Pick out each line with the word "middle" from the material that follows.

--- Exercise inputs ---
========================

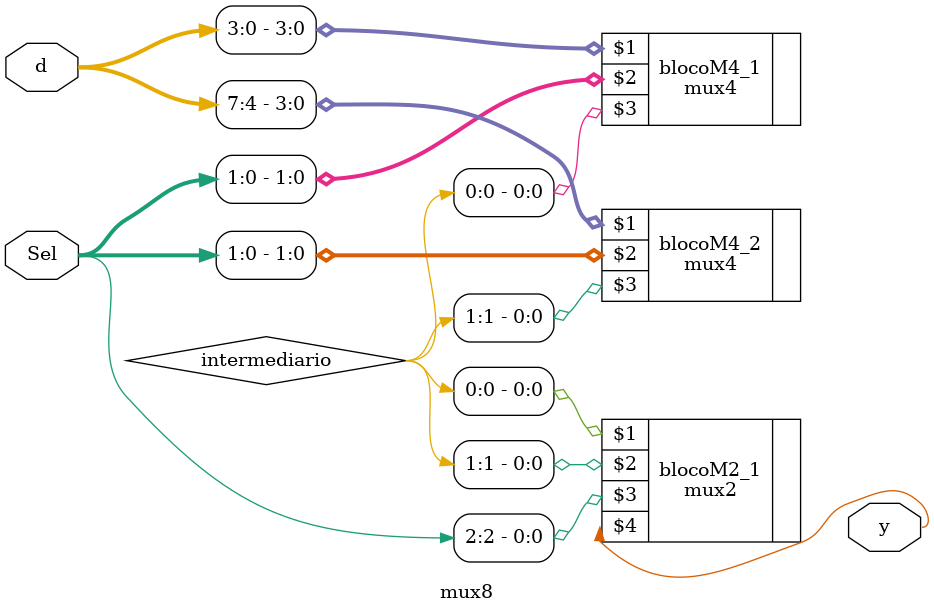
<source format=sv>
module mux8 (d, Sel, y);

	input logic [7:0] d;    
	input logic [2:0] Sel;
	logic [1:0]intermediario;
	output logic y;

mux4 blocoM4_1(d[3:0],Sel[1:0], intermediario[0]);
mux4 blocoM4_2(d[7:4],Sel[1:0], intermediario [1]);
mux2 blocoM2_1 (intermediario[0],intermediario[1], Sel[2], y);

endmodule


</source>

========================

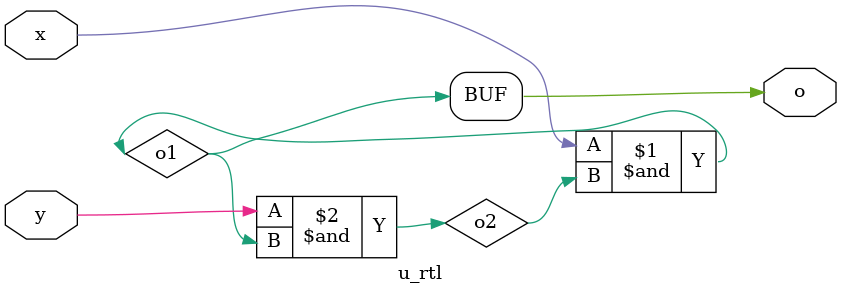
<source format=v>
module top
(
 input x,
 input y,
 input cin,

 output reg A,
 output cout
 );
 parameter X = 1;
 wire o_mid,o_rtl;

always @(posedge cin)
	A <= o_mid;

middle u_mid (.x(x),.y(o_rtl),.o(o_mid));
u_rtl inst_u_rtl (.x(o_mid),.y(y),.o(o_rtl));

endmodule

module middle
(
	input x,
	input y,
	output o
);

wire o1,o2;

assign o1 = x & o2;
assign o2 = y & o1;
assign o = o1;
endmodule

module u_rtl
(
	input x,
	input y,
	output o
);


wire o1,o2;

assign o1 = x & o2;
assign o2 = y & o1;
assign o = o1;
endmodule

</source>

========================

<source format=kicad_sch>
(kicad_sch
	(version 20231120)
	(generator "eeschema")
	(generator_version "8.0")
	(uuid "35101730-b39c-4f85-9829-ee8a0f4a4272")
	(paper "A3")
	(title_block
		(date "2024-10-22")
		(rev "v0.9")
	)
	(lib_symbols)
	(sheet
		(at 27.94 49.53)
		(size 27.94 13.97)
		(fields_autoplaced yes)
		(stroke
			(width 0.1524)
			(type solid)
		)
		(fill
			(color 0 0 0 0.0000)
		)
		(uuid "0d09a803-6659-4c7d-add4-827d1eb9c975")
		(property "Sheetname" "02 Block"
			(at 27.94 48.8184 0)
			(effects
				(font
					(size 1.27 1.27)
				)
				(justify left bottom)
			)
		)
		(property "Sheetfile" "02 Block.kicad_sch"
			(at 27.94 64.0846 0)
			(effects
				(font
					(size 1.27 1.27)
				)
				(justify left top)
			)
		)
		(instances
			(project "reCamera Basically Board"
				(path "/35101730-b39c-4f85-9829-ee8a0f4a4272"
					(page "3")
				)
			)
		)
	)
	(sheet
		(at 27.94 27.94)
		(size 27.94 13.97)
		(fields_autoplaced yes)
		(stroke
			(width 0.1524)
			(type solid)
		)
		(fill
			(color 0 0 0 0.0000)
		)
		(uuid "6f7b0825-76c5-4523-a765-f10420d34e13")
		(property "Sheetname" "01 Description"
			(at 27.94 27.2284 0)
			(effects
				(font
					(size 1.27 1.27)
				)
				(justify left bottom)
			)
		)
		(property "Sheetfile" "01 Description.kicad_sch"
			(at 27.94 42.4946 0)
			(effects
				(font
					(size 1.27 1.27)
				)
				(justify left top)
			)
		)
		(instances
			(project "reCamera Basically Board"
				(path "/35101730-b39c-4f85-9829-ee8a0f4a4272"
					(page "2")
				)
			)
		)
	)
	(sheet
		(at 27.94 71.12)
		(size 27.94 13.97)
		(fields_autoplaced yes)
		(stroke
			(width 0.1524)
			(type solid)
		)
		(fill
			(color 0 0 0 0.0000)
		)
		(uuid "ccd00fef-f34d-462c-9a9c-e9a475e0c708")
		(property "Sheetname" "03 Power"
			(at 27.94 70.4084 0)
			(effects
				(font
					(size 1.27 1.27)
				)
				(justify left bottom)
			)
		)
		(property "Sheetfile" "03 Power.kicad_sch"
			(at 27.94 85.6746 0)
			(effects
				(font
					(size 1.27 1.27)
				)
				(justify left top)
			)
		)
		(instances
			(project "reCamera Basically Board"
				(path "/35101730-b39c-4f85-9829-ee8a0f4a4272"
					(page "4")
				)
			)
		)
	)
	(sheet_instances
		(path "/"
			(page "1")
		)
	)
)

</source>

========================

--- Task response ---
middle u_mid (.x(x),.y(o_rtl),.o(o_mid));
module middle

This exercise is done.